── DATA LISTING
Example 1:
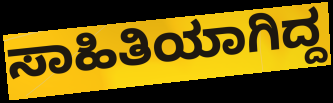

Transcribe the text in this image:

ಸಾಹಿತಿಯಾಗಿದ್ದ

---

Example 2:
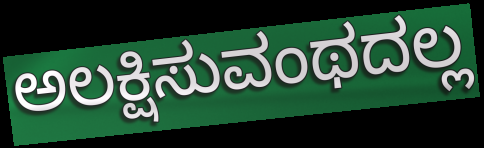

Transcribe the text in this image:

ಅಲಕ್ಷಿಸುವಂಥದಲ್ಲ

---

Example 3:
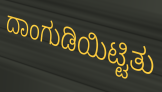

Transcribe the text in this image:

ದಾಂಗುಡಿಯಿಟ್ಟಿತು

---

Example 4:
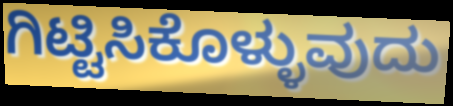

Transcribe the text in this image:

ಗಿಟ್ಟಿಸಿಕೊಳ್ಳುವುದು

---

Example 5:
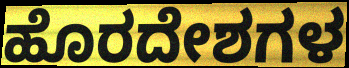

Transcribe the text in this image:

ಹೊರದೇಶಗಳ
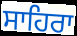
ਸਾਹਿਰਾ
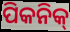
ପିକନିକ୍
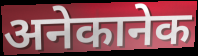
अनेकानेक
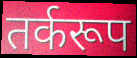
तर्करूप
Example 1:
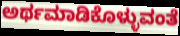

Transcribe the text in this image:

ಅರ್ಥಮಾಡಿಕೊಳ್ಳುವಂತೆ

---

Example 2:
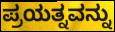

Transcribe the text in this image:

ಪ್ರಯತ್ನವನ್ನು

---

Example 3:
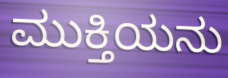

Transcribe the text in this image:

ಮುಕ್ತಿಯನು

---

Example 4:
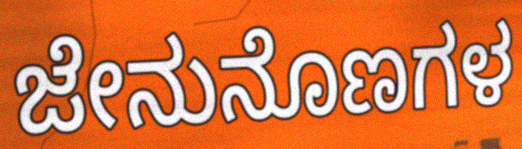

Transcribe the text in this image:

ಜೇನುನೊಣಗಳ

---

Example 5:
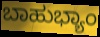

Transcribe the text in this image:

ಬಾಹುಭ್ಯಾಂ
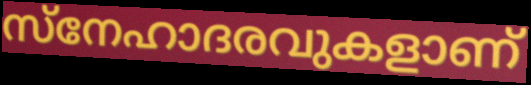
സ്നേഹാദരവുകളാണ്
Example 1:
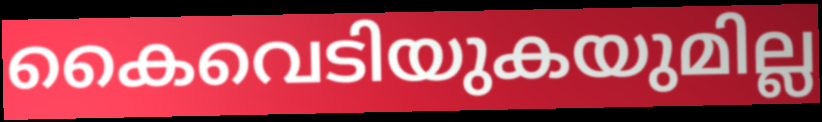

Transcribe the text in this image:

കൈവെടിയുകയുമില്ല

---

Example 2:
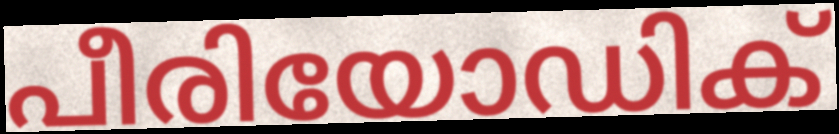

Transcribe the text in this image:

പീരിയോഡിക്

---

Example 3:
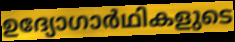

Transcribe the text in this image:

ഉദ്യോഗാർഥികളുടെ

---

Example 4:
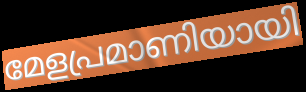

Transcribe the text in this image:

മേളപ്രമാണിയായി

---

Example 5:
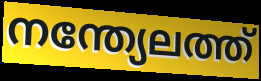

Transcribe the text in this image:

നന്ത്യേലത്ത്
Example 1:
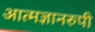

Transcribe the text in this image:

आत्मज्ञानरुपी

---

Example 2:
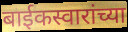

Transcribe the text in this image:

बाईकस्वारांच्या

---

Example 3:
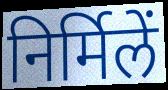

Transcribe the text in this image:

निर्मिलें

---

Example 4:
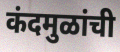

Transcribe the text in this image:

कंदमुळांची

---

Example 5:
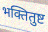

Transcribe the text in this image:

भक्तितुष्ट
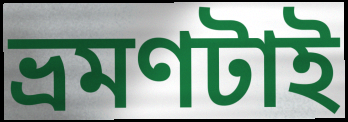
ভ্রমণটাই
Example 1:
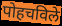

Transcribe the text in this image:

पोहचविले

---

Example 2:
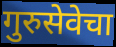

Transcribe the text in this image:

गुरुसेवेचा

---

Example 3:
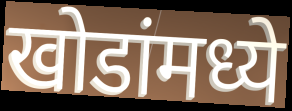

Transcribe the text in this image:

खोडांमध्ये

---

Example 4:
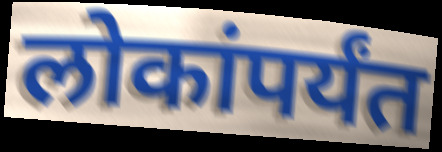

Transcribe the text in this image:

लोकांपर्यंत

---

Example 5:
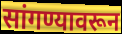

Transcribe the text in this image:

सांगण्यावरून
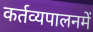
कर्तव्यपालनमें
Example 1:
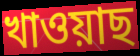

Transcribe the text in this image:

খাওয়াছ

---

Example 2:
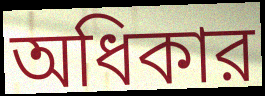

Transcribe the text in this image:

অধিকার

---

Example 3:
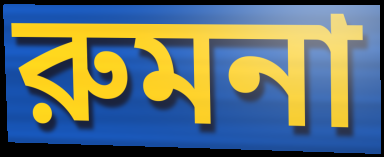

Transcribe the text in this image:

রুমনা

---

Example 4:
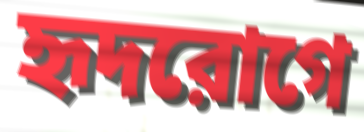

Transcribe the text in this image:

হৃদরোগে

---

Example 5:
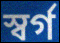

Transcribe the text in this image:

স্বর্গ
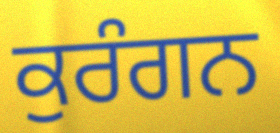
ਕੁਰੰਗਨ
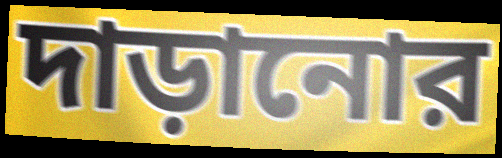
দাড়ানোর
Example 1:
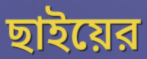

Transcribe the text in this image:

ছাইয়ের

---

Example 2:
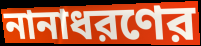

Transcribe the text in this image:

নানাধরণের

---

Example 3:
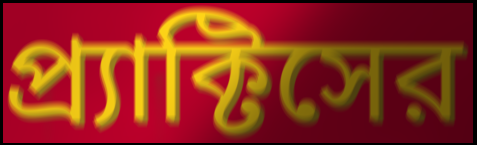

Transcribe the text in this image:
────
- _WHAT THIS TASK INVOLVES_
Throughout the material above, replace "Transcribe" with "Write out" and reproduce all the lines with everything else unchanged. Leave out the pictures.

- _TASK RESPONSE_
Example 1:

Write out the text in this image:

ಸಾಹಿತಿಯಾಗಿದ್ದ

---

Example 2:

Write out the text in this image:

ಅಲಕ್ಷಿಸುವಂಥದಲ್ಲ

---

Example 3:

Write out the text in this image:

ದಾಂಗುಡಿಯಿಟ್ಟಿತು

---

Example 4:

Write out the text in this image:

ಗಿಟ್ಟಿಸಿಕೊಳ್ಳುವುದು

---

Example 5:

Write out the text in this image:

ಹೊರದೇಶಗಳ
ਸਾਹਿਰਾ
ପିକନିକ୍
अनेकानेक
तर्करूप
Example 1:

Write out the text in this image:

ಅರ್ಥಮಾಡಿಕೊಳ್ಳುವಂತೆ

---

Example 2:

Write out the text in this image:

ಪ್ರಯತ್ನವನ್ನು

---

Example 3:

Write out the text in this image:

ಮುಕ್ತಿಯನು

---

Example 4:

Write out the text in this image:

ಜೇನುನೊಣಗಳ

---

Example 5:

Write out the text in this image:

ಬಾಹುಭ್ಯಾಂ
സ്നേഹാദരവുകളാണ്
Example 1:

Write out the text in this image:

കൈവെടിയുകയുമില്ല

---

Example 2:

Write out the text in this image:

പീരിയോഡിക്

---

Example 3:

Write out the text in this image:

ഉദ്യോഗാർഥികളുടെ

---

Example 4:

Write out the text in this image:

മേളപ്രമാണിയായി

---

Example 5:

Write out the text in this image:

നന്ത്യേലത്ത്
Example 1:

Write out the text in this image:

आत्मज्ञानरुपी

---

Example 2:

Write out the text in this image:

बाईकस्वारांच्या

---

Example 3:

Write out the text in this image:

निर्मिलें

---

Example 4:

Write out the text in this image:

कंदमुळांची

---

Example 5:

Write out the text in this image:

भक्तितुष्ट
ভ্রমণটাই
Example 1:

Write out the text in this image:

पोहचविले

---

Example 2:

Write out the text in this image:

गुरुसेवेचा

---

Example 3:

Write out the text in this image:

खोडांमध्ये

---

Example 4:

Write out the text in this image:

लोकांपर्यंत

---

Example 5:

Write out the text in this image:

सांगण्यावरून
कर्तव्यपालनमें
Example 1:

Write out the text in this image:

খাওয়াছ

---

Example 2:

Write out the text in this image:

অধিকার

---

Example 3:

Write out the text in this image:

রুমনা

---

Example 4:

Write out the text in this image:

হৃদরোগে

---

Example 5:

Write out the text in this image:

স্বর্গ
ਕੁਰੰਗਨ
দাড়ানোর
Example 1:

Write out the text in this image:

ছাইয়ের

---

Example 2:

Write out the text in this image:

নানাধরণের

---

Example 3:

Write out the text in this image:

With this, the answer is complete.